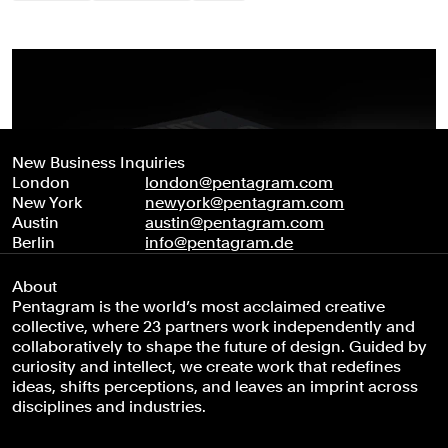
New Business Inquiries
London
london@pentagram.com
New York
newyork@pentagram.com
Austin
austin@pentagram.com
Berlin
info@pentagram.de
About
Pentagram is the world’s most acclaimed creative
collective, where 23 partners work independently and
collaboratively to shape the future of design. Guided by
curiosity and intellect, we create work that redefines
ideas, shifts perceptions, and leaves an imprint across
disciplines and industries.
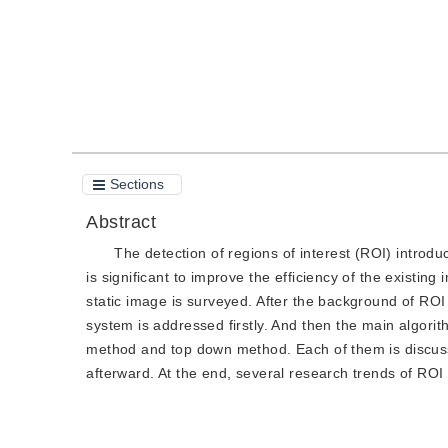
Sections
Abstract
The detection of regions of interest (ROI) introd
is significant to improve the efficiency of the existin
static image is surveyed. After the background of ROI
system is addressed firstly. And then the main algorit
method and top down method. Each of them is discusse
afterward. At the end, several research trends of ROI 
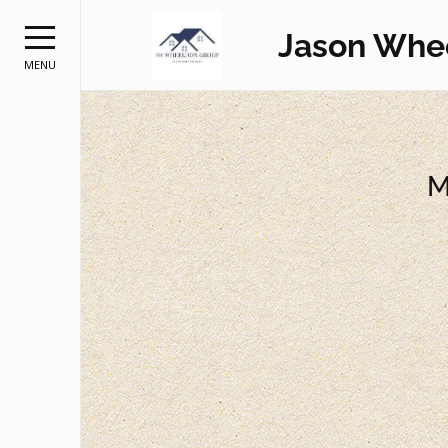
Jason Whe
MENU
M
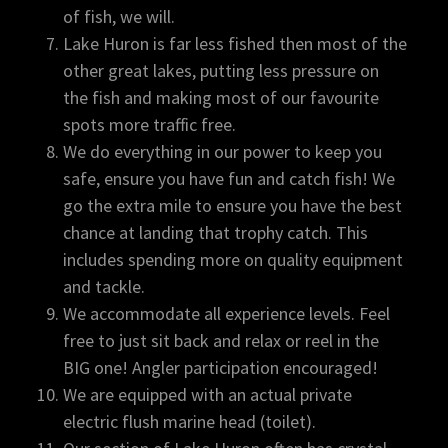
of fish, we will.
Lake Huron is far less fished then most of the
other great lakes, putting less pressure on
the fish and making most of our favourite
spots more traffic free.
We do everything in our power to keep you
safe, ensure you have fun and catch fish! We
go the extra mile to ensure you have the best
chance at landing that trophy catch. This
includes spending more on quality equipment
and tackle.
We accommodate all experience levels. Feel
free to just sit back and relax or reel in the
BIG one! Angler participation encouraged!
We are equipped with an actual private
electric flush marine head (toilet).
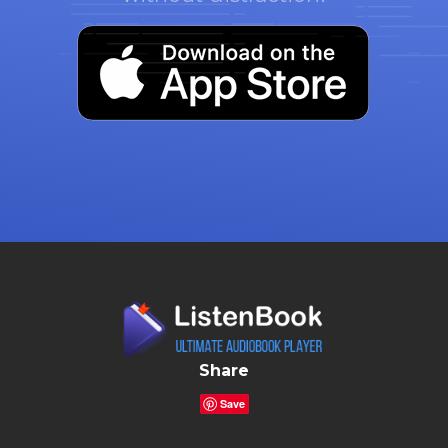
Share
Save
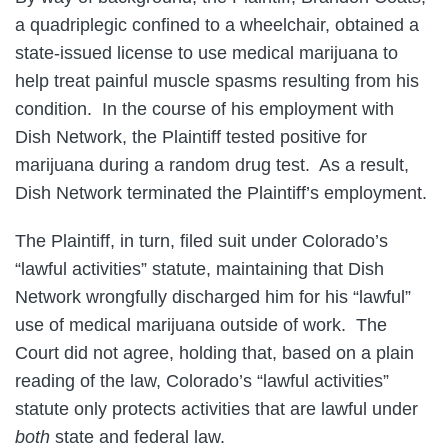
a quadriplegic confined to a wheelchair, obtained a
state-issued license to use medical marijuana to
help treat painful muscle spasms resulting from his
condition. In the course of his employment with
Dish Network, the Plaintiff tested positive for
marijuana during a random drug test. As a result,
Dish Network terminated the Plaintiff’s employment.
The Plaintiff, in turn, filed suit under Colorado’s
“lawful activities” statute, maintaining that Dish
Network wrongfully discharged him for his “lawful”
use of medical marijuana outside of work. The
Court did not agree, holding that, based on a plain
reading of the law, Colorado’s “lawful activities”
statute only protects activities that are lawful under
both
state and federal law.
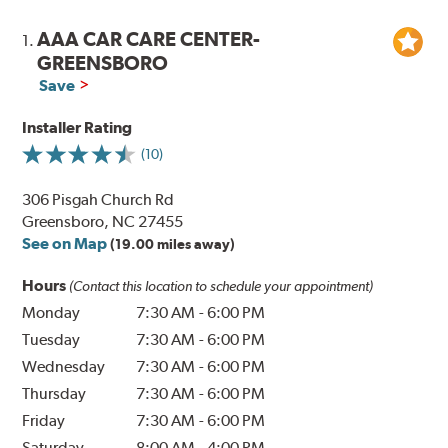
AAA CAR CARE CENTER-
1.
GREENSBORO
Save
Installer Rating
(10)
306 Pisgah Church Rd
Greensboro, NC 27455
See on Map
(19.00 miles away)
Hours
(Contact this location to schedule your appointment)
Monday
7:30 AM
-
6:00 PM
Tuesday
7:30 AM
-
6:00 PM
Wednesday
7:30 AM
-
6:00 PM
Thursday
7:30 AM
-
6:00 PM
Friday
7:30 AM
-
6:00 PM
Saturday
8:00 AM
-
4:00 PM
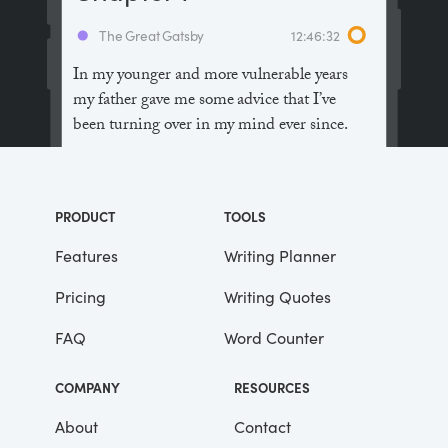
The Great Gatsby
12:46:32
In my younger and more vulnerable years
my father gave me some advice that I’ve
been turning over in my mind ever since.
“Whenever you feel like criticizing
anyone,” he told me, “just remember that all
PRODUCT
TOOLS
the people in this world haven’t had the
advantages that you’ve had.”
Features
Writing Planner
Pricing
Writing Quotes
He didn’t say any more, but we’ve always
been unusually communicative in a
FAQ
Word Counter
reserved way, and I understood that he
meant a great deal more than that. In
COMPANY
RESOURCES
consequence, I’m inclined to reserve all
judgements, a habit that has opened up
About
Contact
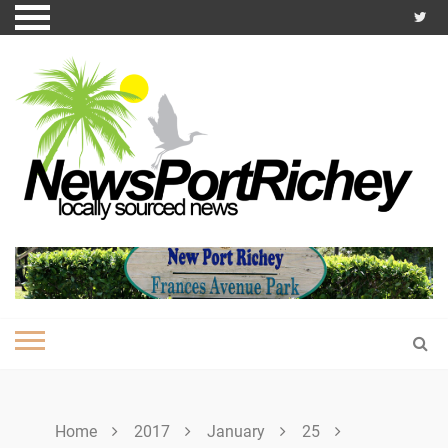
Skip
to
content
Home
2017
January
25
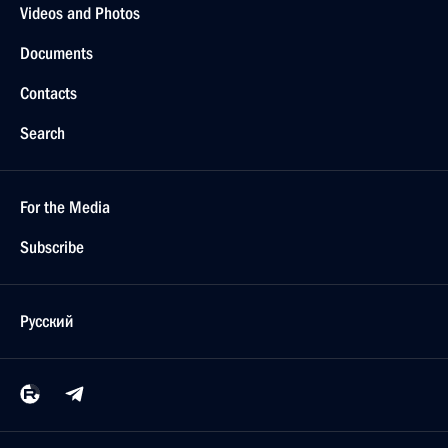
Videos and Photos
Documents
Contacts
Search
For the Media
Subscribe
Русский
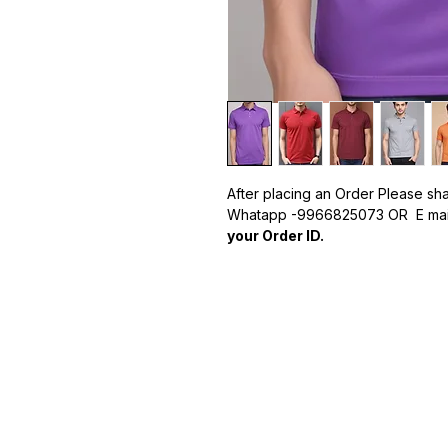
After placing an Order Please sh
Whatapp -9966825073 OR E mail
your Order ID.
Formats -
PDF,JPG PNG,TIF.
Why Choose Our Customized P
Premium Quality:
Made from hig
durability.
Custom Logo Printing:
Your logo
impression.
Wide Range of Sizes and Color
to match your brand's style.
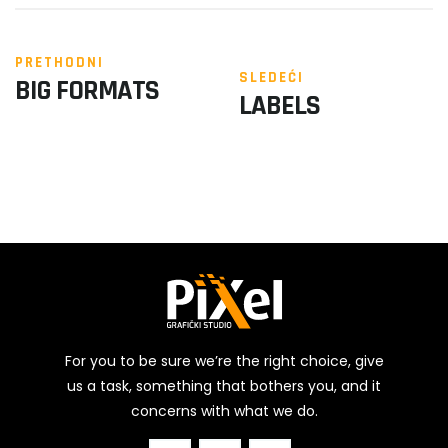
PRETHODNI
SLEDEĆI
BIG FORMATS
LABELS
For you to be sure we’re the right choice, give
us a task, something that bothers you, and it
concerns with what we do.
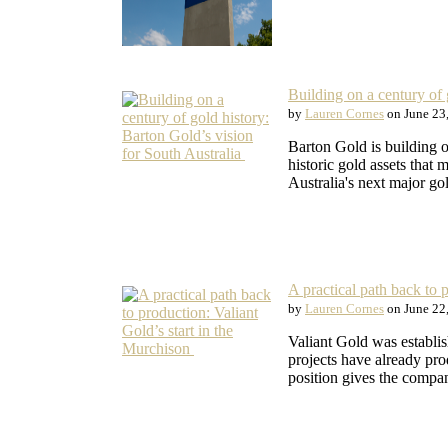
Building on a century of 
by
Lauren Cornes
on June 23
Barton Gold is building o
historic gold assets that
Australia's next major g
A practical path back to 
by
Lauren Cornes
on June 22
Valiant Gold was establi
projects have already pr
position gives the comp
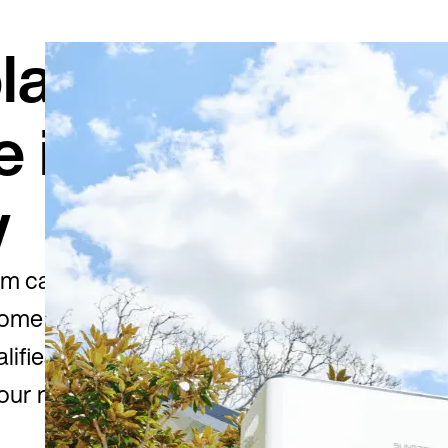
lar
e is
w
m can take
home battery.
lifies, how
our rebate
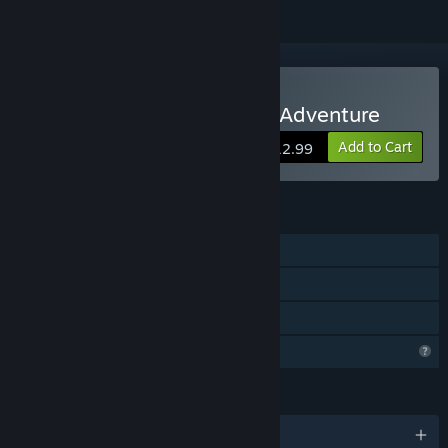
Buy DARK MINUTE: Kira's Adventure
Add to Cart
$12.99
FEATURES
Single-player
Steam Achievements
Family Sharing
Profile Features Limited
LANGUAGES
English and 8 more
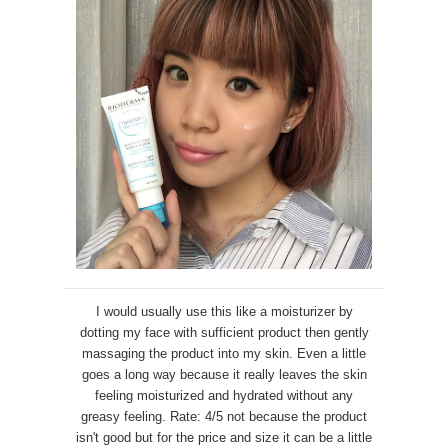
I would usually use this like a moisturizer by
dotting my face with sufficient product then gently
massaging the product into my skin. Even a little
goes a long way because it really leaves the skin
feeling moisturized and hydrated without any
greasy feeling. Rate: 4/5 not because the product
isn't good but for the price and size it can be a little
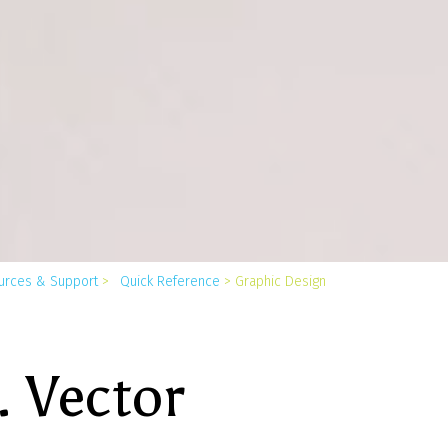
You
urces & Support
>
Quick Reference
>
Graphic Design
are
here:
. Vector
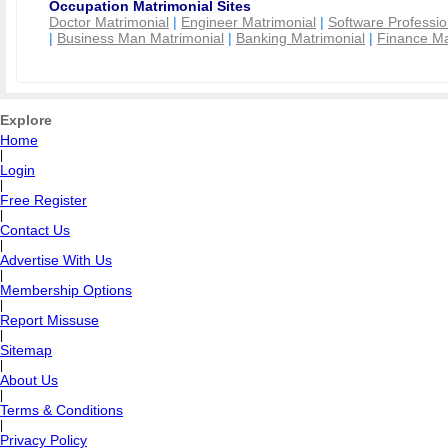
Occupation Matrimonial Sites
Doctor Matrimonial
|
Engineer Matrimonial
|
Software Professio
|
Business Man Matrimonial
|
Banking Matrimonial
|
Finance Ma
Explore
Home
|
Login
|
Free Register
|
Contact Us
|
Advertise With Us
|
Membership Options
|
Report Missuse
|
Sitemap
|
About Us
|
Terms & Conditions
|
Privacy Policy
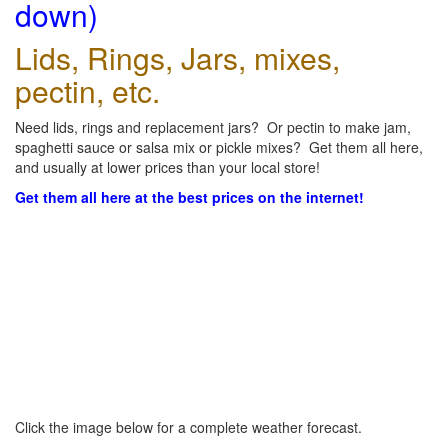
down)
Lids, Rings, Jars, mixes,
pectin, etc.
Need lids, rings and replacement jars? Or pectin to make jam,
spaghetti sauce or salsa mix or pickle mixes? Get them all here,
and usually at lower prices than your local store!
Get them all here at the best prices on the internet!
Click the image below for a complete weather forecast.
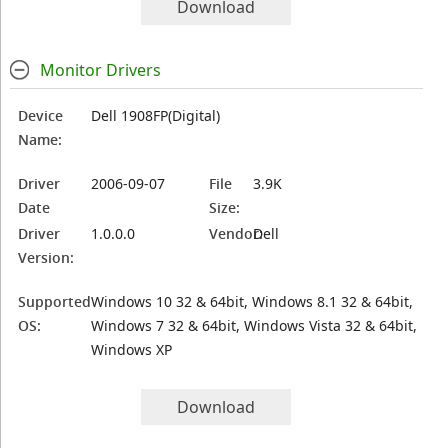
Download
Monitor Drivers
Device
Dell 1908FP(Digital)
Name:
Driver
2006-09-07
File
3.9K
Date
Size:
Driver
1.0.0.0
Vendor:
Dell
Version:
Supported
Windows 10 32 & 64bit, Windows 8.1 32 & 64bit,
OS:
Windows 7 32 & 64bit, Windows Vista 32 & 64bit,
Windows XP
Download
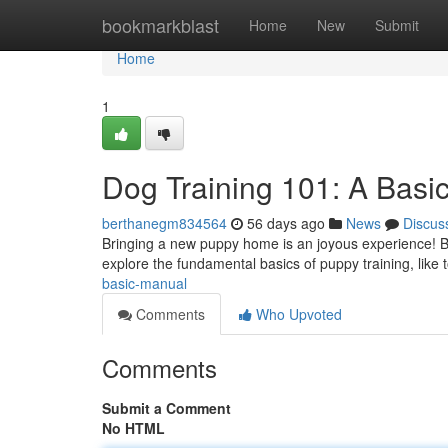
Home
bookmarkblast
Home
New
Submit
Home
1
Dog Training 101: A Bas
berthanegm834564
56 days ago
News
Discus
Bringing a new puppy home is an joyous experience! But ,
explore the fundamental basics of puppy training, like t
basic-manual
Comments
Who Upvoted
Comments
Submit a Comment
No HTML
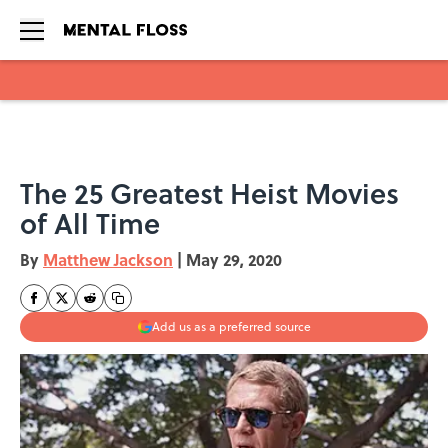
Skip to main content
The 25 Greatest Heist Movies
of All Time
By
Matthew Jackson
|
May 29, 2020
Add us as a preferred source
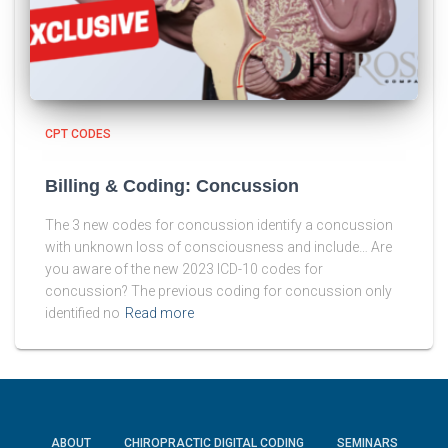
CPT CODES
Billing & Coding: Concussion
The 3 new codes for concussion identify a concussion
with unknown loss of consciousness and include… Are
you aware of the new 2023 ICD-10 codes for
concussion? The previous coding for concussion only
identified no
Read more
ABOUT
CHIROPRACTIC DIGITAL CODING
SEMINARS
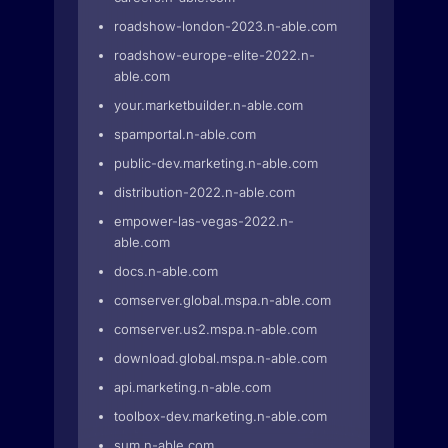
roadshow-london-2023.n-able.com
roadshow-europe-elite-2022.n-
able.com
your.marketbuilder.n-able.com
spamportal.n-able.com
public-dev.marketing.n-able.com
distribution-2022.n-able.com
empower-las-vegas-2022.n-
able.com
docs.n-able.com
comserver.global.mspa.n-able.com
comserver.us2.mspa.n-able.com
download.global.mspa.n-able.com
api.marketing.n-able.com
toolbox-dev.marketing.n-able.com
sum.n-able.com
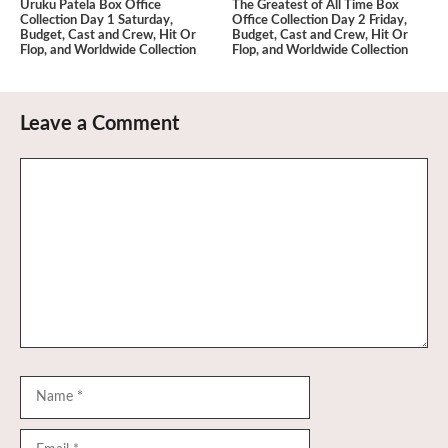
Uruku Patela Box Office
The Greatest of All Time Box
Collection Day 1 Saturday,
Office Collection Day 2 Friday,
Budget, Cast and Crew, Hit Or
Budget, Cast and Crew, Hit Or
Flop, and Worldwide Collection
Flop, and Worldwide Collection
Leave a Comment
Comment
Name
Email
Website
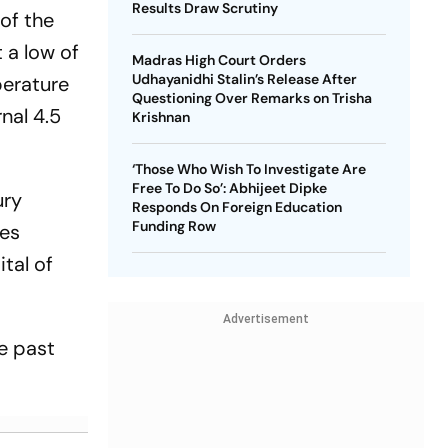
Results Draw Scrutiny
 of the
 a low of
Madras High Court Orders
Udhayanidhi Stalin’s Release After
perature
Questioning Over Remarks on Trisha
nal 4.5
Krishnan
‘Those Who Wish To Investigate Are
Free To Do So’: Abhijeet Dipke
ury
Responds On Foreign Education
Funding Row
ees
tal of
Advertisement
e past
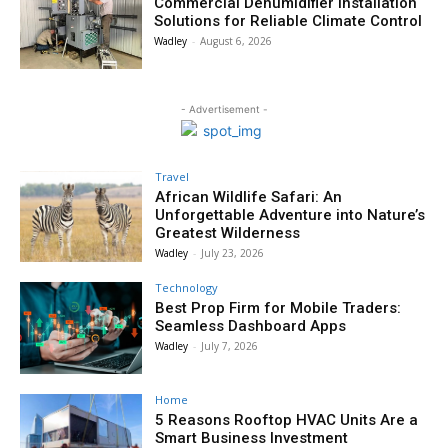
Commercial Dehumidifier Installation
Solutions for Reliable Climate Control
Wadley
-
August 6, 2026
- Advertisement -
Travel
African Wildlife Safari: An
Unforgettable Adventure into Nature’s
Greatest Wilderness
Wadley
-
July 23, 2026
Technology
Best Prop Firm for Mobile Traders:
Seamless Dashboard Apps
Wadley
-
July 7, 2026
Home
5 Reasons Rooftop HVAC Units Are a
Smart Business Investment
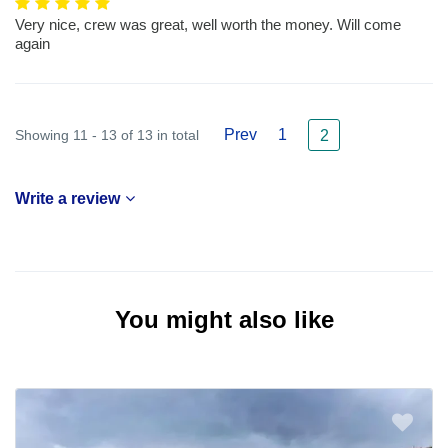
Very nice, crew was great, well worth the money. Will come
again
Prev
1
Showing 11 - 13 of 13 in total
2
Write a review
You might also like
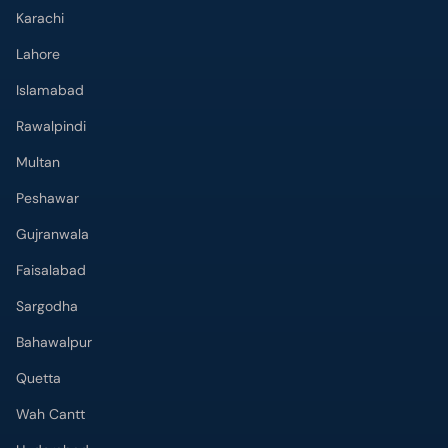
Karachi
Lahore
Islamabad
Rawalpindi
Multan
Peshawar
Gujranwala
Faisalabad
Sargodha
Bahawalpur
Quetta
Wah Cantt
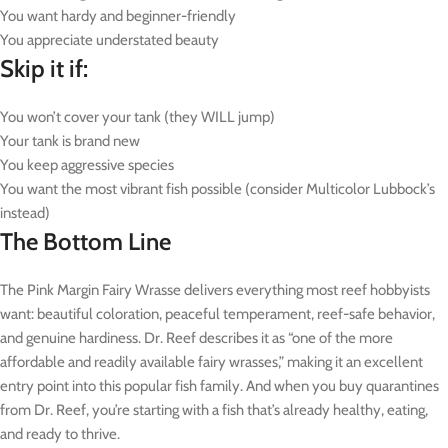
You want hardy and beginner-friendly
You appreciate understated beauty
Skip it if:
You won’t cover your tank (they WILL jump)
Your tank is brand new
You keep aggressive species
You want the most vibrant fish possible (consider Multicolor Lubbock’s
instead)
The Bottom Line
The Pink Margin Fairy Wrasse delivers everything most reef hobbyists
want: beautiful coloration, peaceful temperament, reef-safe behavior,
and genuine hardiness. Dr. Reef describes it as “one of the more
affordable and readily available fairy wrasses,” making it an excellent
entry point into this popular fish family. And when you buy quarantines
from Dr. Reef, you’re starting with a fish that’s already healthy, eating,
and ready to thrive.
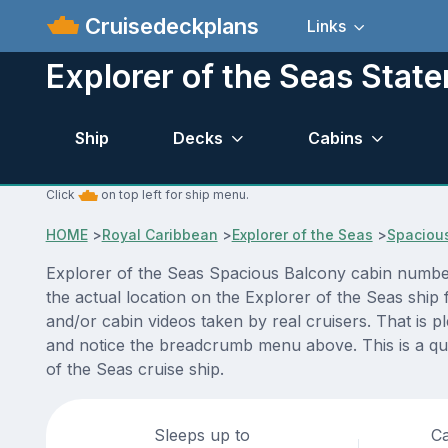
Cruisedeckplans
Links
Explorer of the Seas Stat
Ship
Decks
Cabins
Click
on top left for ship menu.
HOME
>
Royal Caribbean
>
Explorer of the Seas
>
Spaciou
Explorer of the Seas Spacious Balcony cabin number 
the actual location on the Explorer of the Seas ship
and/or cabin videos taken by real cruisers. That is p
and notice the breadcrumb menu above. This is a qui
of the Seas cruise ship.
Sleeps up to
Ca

(WHAT THIS TASK INVOLVES):
What are the lines of the data above that include the string "Court"? Copy them.

(OUTPUT):
Court did not agree, holding that, based on a plain
Madras High Court Orders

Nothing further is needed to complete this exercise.